I was one of the first researchers in my field to think of two-person interactions as being fundamentally bidirectional -- that is, as systems in which each partner both influences and is influenced by the other, where influence flows in both directions. While in graduate school, I developed a method of describing and studying a very simple example of bidirectional influence involving an infant and its mother interacting in a carefully controlled research setting. I first applied this new method to a group of mothers and nine-month old babies, and followed their progress up until the children were forty-two months old. In 1981, a monograph describing my work was published by the Society for Research in Child Development. In this monograph, I identified several characteristics of these early mother-infant interactions that could be used to predict children's social development over the first three and a half years of life. Later in my academic career, my Stanford colleagues and I, most notably my teacher and mentor, Prof. Eleanor Maccoby, refined this method of studying mother-infant interaction and today, the idea of "mutual influence" has become a common way of thinking about two-person relationships. Countless academic psychologists now make use of this concept to guide their own thinking and research.

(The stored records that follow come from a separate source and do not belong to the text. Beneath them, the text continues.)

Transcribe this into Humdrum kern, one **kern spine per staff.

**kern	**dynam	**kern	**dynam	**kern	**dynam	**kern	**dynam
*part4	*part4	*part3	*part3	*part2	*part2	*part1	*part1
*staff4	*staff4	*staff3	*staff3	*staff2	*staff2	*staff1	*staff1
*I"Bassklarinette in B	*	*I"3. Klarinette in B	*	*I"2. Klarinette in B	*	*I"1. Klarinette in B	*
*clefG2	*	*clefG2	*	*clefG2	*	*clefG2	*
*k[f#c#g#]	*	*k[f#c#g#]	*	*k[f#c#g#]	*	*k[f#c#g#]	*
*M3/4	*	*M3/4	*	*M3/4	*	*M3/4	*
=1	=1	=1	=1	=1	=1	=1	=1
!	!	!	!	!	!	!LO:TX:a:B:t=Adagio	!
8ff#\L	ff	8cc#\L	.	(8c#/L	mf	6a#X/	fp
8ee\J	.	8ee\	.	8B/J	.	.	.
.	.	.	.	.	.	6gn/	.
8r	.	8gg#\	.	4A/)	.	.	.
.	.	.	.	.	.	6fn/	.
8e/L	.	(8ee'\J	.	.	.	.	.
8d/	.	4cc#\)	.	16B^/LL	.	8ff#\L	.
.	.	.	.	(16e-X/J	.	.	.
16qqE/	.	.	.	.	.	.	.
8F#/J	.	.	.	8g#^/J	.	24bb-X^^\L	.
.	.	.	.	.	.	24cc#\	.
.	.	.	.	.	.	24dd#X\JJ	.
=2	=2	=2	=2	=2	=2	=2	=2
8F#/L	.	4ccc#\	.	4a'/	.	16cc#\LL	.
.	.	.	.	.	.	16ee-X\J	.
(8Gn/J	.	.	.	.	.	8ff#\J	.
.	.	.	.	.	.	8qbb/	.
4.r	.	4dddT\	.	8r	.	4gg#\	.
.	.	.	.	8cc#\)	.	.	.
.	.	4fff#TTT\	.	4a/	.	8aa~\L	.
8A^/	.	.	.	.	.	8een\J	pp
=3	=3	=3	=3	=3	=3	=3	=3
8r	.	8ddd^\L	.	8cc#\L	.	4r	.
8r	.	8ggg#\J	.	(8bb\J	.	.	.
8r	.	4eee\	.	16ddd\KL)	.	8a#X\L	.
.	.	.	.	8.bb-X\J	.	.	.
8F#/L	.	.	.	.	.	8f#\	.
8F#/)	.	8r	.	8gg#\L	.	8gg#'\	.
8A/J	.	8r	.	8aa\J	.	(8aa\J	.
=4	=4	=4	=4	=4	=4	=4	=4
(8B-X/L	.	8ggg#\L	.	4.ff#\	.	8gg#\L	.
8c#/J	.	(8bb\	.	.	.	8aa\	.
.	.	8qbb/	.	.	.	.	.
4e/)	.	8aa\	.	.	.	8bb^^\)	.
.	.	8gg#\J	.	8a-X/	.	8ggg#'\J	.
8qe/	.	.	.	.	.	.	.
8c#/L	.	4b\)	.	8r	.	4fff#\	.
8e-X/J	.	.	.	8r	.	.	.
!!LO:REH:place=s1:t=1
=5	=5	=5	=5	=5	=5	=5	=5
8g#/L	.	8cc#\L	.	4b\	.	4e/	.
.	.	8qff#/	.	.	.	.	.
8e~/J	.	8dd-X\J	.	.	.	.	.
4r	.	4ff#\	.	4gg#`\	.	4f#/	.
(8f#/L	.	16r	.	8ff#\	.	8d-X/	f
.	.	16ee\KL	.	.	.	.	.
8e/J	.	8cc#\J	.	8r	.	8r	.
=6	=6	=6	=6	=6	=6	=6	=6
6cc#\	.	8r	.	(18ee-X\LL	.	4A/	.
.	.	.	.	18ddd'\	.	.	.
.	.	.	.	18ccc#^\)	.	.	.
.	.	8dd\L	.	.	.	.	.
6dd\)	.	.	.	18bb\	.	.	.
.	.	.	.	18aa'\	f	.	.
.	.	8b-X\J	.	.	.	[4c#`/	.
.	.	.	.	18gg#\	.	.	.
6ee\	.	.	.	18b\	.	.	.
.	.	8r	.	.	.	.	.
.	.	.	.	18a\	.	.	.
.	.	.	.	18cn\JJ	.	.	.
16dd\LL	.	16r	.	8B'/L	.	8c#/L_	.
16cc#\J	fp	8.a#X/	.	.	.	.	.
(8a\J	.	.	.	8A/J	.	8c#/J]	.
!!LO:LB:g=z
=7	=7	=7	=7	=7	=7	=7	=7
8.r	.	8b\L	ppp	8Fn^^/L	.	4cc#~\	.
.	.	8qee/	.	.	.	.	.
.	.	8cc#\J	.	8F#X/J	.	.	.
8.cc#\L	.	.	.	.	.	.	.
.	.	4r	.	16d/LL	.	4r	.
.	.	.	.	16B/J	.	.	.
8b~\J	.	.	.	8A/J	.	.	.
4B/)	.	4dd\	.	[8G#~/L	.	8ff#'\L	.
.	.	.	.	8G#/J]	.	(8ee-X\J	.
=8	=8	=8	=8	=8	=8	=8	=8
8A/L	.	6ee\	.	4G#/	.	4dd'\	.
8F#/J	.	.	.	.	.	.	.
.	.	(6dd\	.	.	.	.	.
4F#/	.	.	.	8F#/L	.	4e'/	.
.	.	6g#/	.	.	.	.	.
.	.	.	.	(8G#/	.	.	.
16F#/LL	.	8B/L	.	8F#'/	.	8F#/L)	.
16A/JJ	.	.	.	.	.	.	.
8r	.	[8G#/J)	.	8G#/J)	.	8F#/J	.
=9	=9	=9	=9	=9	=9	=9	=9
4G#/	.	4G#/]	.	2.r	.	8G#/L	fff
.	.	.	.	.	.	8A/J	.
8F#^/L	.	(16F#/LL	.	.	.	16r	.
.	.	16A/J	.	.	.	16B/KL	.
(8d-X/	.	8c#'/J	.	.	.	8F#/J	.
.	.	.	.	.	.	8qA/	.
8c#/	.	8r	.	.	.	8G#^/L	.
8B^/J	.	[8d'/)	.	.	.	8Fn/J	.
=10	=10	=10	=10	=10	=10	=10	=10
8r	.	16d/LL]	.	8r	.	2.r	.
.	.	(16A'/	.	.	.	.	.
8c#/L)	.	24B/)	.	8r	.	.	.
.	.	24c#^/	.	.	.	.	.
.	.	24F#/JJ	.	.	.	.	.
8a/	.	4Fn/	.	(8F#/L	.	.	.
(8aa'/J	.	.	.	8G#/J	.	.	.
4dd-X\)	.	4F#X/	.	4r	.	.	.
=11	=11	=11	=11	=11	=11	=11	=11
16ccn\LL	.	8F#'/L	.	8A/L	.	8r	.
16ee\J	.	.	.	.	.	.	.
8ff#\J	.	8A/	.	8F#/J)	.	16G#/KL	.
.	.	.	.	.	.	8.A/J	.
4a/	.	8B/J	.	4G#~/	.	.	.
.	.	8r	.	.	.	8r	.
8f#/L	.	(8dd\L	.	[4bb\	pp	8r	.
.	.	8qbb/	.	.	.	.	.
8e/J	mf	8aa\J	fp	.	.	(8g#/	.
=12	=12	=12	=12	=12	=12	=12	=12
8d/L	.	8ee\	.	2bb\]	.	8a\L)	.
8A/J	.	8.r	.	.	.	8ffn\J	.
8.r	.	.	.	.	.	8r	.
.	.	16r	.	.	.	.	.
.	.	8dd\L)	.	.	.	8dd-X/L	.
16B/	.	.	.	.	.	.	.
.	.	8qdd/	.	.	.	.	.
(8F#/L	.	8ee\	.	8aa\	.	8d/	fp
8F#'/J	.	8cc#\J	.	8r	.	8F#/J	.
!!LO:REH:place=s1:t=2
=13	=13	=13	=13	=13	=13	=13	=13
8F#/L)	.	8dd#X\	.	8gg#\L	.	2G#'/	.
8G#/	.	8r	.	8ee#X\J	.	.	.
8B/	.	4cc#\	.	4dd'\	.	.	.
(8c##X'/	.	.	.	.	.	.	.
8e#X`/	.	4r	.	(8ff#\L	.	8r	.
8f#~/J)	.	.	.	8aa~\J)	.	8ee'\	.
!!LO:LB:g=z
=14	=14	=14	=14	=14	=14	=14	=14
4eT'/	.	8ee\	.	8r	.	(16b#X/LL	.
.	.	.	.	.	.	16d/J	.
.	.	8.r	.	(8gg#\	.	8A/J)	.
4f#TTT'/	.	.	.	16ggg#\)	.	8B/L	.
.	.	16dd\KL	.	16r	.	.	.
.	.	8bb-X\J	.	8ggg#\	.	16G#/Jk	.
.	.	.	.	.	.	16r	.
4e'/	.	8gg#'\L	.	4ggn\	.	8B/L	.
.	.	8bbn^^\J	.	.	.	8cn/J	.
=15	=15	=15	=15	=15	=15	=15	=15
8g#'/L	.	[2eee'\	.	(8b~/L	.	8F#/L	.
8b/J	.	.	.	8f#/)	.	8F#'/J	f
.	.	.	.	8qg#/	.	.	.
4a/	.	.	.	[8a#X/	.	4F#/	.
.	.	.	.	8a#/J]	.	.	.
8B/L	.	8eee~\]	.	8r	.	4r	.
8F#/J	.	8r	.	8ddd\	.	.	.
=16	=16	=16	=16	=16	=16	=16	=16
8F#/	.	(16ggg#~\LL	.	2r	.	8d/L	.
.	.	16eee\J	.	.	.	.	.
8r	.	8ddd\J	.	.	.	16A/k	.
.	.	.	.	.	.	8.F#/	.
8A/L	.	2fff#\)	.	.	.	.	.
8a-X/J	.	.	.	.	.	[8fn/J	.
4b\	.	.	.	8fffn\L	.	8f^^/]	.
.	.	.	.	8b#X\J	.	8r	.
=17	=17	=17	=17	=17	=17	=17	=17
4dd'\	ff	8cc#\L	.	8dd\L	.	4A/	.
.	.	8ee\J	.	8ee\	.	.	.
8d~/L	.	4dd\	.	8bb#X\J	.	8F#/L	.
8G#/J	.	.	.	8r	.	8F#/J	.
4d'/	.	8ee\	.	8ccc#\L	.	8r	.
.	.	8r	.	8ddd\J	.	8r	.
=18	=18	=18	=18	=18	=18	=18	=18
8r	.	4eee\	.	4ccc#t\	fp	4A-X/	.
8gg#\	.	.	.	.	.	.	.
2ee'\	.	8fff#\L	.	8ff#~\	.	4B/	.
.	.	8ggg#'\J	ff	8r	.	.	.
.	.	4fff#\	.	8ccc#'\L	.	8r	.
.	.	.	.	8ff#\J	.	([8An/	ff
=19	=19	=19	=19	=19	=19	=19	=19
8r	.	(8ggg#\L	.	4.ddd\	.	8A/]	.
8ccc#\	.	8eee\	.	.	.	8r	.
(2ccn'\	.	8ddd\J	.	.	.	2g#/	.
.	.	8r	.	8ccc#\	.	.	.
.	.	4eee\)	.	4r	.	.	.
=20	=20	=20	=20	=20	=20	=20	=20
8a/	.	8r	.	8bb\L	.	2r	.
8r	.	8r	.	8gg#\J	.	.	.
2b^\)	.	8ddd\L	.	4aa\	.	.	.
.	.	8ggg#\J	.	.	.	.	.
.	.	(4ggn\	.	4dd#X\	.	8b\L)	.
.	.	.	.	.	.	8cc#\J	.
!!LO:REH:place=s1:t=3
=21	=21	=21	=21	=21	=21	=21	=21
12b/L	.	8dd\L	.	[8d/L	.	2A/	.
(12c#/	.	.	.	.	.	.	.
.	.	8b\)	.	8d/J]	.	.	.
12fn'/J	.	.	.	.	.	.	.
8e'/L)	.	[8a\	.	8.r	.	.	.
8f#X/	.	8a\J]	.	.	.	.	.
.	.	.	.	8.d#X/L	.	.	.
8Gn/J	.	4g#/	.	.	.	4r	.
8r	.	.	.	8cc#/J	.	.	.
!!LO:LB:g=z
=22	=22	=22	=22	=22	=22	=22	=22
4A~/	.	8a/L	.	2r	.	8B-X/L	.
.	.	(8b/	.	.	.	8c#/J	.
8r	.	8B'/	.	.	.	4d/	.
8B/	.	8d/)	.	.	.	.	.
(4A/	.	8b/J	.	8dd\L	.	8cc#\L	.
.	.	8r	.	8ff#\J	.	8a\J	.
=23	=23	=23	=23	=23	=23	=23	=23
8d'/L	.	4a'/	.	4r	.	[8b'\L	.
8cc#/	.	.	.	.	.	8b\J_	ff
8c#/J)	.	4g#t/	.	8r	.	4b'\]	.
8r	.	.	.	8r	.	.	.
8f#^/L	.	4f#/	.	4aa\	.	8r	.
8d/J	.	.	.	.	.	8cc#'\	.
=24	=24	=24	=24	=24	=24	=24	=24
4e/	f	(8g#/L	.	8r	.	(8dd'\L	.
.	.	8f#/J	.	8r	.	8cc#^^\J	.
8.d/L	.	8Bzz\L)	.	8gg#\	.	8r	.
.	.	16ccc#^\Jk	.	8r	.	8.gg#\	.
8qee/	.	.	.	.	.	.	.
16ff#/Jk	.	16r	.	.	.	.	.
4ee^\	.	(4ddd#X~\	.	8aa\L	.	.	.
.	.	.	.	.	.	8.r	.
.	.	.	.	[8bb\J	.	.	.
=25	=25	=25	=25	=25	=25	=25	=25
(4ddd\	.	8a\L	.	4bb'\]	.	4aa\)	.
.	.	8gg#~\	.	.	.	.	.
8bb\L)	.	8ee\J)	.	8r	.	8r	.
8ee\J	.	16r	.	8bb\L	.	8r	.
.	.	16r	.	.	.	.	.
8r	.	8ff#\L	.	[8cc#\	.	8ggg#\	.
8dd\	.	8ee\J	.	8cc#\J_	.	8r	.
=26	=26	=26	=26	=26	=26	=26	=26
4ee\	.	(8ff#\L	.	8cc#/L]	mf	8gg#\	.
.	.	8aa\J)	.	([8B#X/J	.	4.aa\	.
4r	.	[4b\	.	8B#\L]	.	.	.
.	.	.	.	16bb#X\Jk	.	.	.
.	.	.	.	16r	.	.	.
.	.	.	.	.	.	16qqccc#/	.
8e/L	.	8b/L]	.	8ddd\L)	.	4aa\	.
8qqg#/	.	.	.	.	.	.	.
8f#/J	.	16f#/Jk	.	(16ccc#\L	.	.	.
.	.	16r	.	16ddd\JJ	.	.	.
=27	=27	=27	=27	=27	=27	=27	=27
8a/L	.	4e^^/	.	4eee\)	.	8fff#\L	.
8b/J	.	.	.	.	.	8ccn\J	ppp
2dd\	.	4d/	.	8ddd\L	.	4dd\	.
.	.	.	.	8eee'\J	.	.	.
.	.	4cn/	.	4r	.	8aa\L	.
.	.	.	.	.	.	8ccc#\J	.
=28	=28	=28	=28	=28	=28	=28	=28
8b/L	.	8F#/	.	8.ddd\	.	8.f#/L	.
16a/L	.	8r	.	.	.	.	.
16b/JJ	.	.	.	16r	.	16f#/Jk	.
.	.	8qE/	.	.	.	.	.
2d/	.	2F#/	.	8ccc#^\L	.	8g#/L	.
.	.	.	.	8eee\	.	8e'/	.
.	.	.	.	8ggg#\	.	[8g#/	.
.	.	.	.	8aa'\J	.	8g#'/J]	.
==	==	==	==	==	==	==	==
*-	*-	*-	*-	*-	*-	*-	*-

After over a decade of university teaching and research, I decided to take what I had learned out of the laboratory and find ways to bring it into the psychotherapy office. I went back to school for additional clinical training in the mid-1980s, and then left academic psychology and switched my professional focus entirely and began full-time clinical work. I have worked both with individual people and with couples as a California licensed clinical psychologist ever since then. I have learned over these years how to integrate into my work as a psychologist the insights I obtained as a researcher about the nature of mutual influence.
Since starting my psychology practice, I have also acted as a case consultant, supervisor and mentor both with students as well as with experienced professional peers. My approach both to consultation and to clinical work has also been very relationship-centered: I focus almost exclusively on characteristics of the bidirectional therapist-client relationship. I've developed an informal specialty, working with therapists who are struggling with "difficult therapies" (including characterological work), helping focus attention on the analysis of counter-transference phenomena, that is, the way in which the therapist manages the client-therapist relationship.